SUPPLIED PASSAGE =
---+---

GOTO is a vendor independent international software development conference with more that 90 top speaker and 1300 attendees. The conference cover topics such as .Net, Java, Open Source, Agile, Architecture and Design, Web, Cloud, New Languages and Processes

Jesper Clausen, Assistant Vice President / Solution Architect @ Saxo Bank

Jesper Clausen

Biography: Jesper Clausen

Jesper has been with Saxo Bank since 2005; first in the price distribution area and then as solution architect for the Forex and Forex Options area for more than five years. Jesper has mainly focused on designing cross system solutions and being the man in the middle between business and the development team, and he has worked on a variety of large (and small) projects. Fortunately, Jesper has also had the opportunity to do some C++ development in between writing design documents.

Jesper has an MSc in computer science from the University of Copenhagen and has worked professionally as a programmer since 1990. He started out as a student developer (creating educational programs and games for schoolchildren), and later on he worked for PriceWaterHouseCoopers (transportation planning) and HISEC (alarm and access control systems).

---+---

EXERCISE REQUIREMENTS =
1 – Print the part of the GOTO speaker profile starting with "Biography: Jesper Clausen" and going on through "access control systems).".
2 – Answer these questions from the GOTO speaker profile:
(a) In what year did Jesper join Saxo Bank?
(b) From which university does Jesper hold an MSc in computer science?
(c) How many attendees does the conference have?
3 – Pick up the GOTO speaker profile after its last sentence and continue it.
Nothing in the entries is needed for this work.

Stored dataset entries
---+---

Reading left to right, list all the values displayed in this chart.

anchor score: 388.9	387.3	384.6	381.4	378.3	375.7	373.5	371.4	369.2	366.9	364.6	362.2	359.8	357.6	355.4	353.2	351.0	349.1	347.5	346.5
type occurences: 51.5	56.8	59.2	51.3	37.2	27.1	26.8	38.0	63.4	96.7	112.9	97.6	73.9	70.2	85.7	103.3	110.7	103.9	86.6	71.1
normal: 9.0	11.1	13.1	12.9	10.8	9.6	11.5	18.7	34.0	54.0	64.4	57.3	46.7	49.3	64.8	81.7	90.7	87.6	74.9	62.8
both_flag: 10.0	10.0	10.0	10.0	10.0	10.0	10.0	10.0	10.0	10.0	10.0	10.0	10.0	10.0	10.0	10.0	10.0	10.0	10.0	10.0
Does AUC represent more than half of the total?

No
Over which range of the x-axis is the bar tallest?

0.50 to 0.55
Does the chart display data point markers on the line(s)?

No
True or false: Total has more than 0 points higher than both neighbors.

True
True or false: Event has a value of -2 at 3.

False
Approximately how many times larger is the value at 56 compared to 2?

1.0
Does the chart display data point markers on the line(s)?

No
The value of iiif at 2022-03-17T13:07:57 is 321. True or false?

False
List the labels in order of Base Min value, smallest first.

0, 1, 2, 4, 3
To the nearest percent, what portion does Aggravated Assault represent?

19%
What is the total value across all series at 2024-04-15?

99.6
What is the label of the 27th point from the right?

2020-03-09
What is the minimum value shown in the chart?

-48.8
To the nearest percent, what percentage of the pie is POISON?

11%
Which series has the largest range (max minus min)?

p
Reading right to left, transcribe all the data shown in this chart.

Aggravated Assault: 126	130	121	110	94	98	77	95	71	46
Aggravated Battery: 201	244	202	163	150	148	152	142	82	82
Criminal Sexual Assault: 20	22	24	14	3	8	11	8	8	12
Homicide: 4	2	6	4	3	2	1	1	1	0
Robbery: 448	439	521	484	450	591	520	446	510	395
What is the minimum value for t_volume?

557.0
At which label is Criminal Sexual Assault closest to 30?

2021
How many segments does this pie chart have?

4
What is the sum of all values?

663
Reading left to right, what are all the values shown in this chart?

---+---

RESULTS IN ORDER =
1 –
Biography: Jesper Clausen

Jesper has been with Saxo Bank since 2005; first in the price distribution area and then as solution architect for the Forex and Forex Options area for more than five years. Jesper has mainly focused on designing cross system solutions and being the man in the middle between business and the development team, and he has worked on a variety of large (and small) projects. Fortunately, Jesper has also had the opportunity to do some C++ development in between writing design documents.

Jesper has an MSc in computer science from the University of Copenhagen and has worked professionally as a programmer since 1990. He started out as a student developer (creating educational programs and games for schoolchildren), and later on he worked for PriceWaterHouseCoopers (transportation planning) and HISEC (alarm and access control systems).

2 –
(a) 2005
(b) The University of Copenhagen
(c) 1300

3 –
Presentation: Using typelists and template metaprogramming to generate code and avoid duplication

Track: Solution Track / Time: Friday 13:20 - 14:10 / Location: Margrethe

In 2001 Andrei Alexandrescu’s “Modern C++ Design: Generic Programming and Design Patterns Applied” was published, introducing typelists as a way to express lists of types and manipulate those using templates. These techniques can and have been used in practice in places where similar code is duplicated for a set of types. Instead of defining a type and adding broiler template code, a typelist of the types is created at the place where they are defined. This typelist is then used together with template specialization to get the compiler to generate the type specific code. The result is a smaller code base with more functionality and little or no (source) code duplication, and less error prone code (same or no bugs for all types).  The presentation covers advanced practical uses of the techniques outlined above that generate efficient type safe code and avoid duplication.